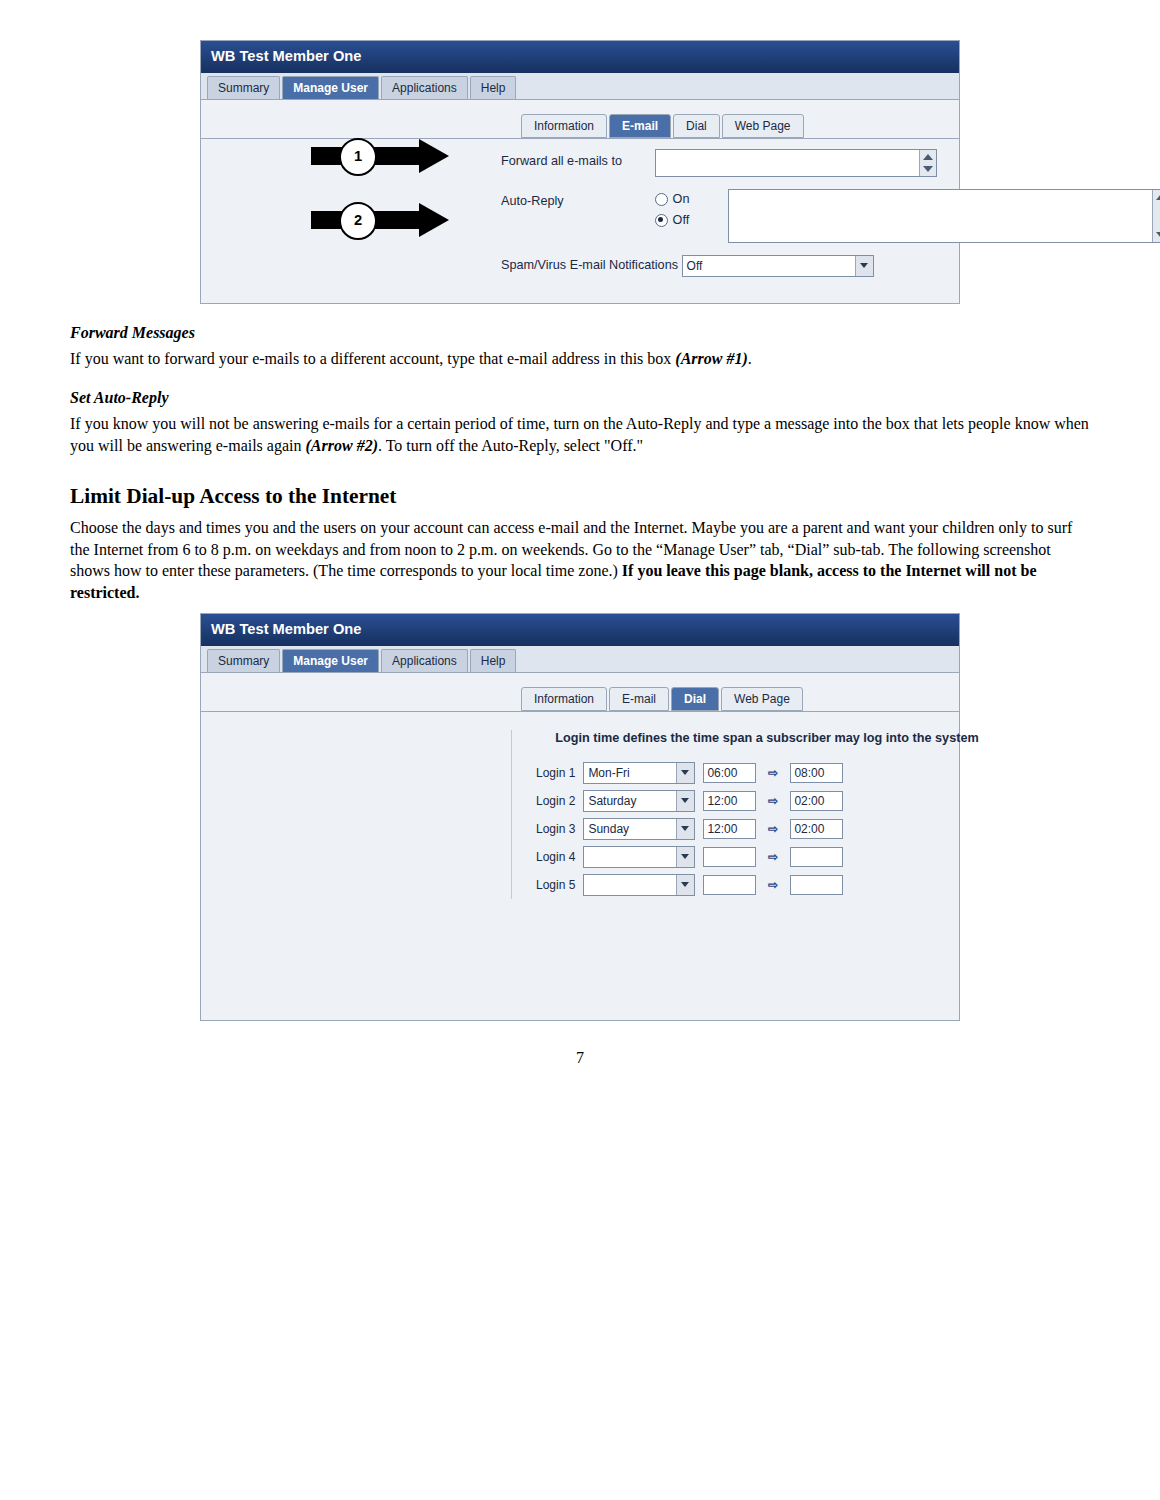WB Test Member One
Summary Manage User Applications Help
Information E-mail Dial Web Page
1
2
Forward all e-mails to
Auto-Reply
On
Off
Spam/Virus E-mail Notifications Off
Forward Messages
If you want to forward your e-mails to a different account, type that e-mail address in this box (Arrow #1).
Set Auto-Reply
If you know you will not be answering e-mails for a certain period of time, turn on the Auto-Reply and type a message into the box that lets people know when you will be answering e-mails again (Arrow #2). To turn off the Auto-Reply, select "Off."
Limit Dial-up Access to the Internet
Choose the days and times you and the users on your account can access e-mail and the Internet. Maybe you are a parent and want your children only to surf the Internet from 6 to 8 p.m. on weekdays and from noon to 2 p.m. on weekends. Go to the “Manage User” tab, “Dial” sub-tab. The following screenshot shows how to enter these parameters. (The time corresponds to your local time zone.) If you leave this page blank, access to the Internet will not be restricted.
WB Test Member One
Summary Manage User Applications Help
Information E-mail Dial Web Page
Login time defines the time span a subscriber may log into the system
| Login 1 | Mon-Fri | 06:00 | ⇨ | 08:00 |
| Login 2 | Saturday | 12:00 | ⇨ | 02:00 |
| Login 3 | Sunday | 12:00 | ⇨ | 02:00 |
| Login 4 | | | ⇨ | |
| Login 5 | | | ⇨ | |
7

____________

● **Work order**
Scan the entries above. Copy each line that has the string "Login".

● **Reply**
Login time defines the time span a subscriber may log into the system
| Login 1 | Mon-Fri | 06:00 | ⇨ | 08:00 |
| Login 2 | Saturday | 12:00 | ⇨ | 02:00 |
| Login 3 | Sunday | 12:00 | ⇨ | 02:00 |
| Login 4 | | | ⇨ | |
| Login 5 | | | ⇨ | |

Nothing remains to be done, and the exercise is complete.